Nestling in the Eden Valley lays the village of Hever not to far from the banks of the valley’s namesake river which quietly meanders on through to Penshurst where it ultimately joins the mighty river Medway. On either side of the river lies tranquil farmland, broken by quiet country lanes, whilst the rolling hills and woodland provide a colourful backdrop almost but not quite as colourful as some of the past inhabitants at the nearby castle. Most people when they hear that name will immediately think of the castle but the village is of equal importance.
The village of Hever is much older than the castle itself and was first mentioned in a document that dates back to 814. The village at this time was known as “Hean yfre” which literarily means “high over” – not sure what but it was obviously a good place for a settlement. The parish was described in the 18th century as typical of the Jutish/Saxon period when the inhabitants lived in scattered farmsteads. This must have been a fairly safe environment for people to have lived in comparative isolation and not grouped together for safety.
Although the present day church of St Peter’s dates back to 1292 there was definitely another Norman church built around 1115 of which nothing remains. I would assume that the Saxon inhabitants had their own wooden church because it is difficult to believe that they had no place of worship until the arrival of the Normans! The villagers would definitely have been Christians as Augustine was sent to these shores way back in 597 AD to convert the heathens! It wasn’t the first time that Christianity was practised here; during the Roman occupation a strange fashionable cult had arrived from the East better known as Christianity this particular cult took its place amongst the Pagan gods of the Earth and the Roman gods of the sky!
The present church of St Peter’s who’s spire graces the village skyline contains the remains of the grandfather of the greatest English queen; Elizabeth I which is quite something for such a rural place!
What is now a world re-known castle which shares the same name as the village from whence it sprung, first started life as a farmhouse and was converted over the years into the fortified manor house that it is today. Although it is indeed charming it rose from obscurity on the skirt tail of Hever’s famous daughter, Anne Boleyn; who was to become the scandal of the western world by unseating a queen and the Catholic Religion. Her meteoric rise to power was eclipsed by her equally swift fall from grace.

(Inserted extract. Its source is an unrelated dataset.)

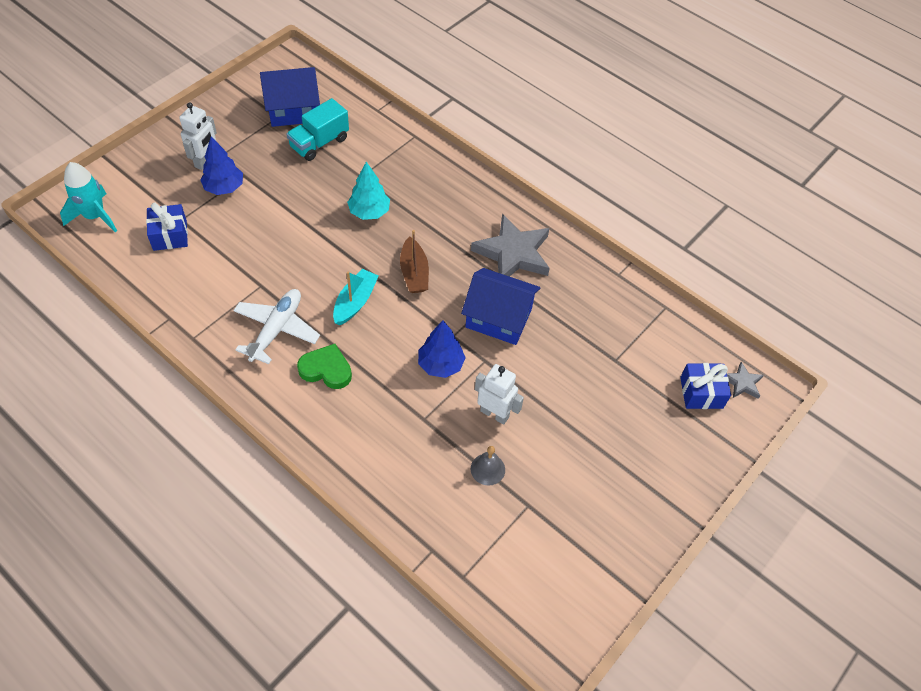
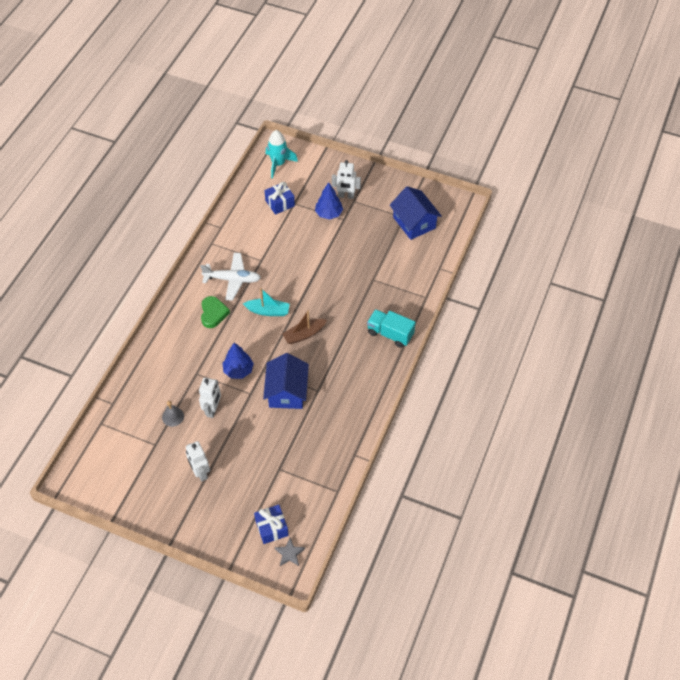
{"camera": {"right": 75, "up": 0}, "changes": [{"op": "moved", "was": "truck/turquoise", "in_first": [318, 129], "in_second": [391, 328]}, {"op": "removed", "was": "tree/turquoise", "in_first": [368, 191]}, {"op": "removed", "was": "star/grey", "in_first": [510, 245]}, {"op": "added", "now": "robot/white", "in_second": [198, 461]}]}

If Henry VIII was Saturn Anne Boleyn was definitely his titan as the rest of his wives pale into insignificance in comparison.
She was the figure head for the Protestants and the real driving force behind Henry VIII and the formation of the Church of England. She may have only reigned for 1000 days but she managed to help reform the church, wean the country away from the clutches of Rome and provided us with the greatest ever queen, quite an accomplishment for such a short time frame! Anne was neither a Jezebel nor witch; neither was she incestuous or a traitor the trumped up charges that sealed Anne’s fate and provided entertainment for the torturers of the Tower of London were at best pathetic. Henry could quite easily have divorced Anne – most of the French kings had already used this method to rid themselves of wives that they no longer required in fact one cast off – Eleanor of Aquitaine married Henry II. It was more than likely because Henry had met his match and knew that it would be quite a battle to get rid of her; after all she kept a monarch on his toes for years refusing to accede to his wishes.
Anne of Cleves was another of Henry’s wives who inherited Hever as a divorce settlement. The wives were the antithesis of one another and yet they were both players in the Tudor dynasty game, it was the quiet one that kept her head and became Henry’s “favourite sister”! Anne of Cleves was responsible for the downfall of the man who orchestrated her namesake’s removal; Cromwell, unintentional as it might have been it was payback for all that Hever had lost!
Surrounded by such stunning scenery one would expect anything contained within the valley to be unique and Hever certainly lives up to ones expectations. For such a small place it has certainly left a mark upon the history of England.